When Associate Professor Joseph Devietti was an undergrad in the Department of Computer and Information Science almost 20 years ago, the pace and scale of the department was drastically different.
“Everything has just gotten so professionalized and competitive. Computing has kind of exploded, across campus,” said Devietti. “Things like the second major from the college is really exciting. To be able to give people other ways into computer science, without having to be an engineer and take physics. Follow that kind of rigid path.”
Now the coding aficionado has come full circle as he takes on the role of CIS Undergrad Chair.
“I think the undergrads that we have at Penn, even back when I was here a long time ago, were really strong,” said Devietti. “I’m glad I don’t have to compete with the undergrads that are here now.”
After majoring in both English and Computer and Information Science at Penn, Professor Devietti went on to get both his Master’s and his Ph.D. in Computer Science and Engineering at the University of Washington.
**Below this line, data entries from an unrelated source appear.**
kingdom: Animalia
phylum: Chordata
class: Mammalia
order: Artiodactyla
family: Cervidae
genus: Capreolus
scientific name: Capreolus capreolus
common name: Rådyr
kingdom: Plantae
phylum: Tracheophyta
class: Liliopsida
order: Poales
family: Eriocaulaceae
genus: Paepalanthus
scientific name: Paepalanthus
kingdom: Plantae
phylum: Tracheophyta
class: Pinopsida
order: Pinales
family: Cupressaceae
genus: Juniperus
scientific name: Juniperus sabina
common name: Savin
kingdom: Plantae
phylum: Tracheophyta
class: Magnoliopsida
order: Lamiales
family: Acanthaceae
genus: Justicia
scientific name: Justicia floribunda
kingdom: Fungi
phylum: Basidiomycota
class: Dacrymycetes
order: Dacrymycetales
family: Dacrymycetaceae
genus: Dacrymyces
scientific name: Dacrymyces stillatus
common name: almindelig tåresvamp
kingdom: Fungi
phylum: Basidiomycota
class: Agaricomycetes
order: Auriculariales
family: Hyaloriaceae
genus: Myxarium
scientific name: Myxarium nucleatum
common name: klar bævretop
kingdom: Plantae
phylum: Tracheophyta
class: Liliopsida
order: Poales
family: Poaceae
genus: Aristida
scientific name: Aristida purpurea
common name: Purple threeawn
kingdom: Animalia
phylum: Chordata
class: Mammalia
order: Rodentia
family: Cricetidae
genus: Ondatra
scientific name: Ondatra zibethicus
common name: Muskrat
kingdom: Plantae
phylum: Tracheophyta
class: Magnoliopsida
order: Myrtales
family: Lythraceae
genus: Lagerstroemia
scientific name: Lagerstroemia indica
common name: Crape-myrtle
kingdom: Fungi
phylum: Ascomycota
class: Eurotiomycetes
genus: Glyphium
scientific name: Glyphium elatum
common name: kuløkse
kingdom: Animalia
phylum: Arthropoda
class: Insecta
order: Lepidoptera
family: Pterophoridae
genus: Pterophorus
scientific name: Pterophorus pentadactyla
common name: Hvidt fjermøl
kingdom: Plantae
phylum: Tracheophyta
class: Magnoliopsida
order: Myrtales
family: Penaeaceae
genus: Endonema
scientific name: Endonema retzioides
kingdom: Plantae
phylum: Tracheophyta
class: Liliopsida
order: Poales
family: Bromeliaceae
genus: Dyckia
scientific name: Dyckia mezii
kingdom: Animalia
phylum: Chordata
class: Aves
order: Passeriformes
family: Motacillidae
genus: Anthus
With a slew of honors, awards and publications under his belt, CIS Department Chair Zack Ives also notes he is “renowned for his research in using both hardware and software techniques to simplify multiprocessor programming, [and] has also been a successful entrepreneur and an amazing mentor to many undergraduate, Master’s, and PhD students.”
Professor Andreas Haeberlen, whose shoes Professor Devietti will be stepping into, did wonders while serving as chair.
“One of the things I found inspiring about what Andreas had done in his time as undergrad chair was that he had helped a lot with kind of smoothing out these internal business processes,” said Devietti.
In addition to digitizing many paper processes, Professor Ives says Haeberlen also “led curriculum reform across our multiple degree programs [and] personally developed important infrastructure, including the waitlist system that allows us to manage student demand in a fair way.”
With returning to campus and the subsequent readjustment as a top priority, and the nearly 1,000 undergrad students currently enrolled in CIS, Professor Devietti believes the key lies in continuing to focus on efficiency.
“We need to try to streamline things as much as possible,” said Devietti. “I’ve been talking with the advising staff. There are other kinds of opportunities to just help things work more smoothly.”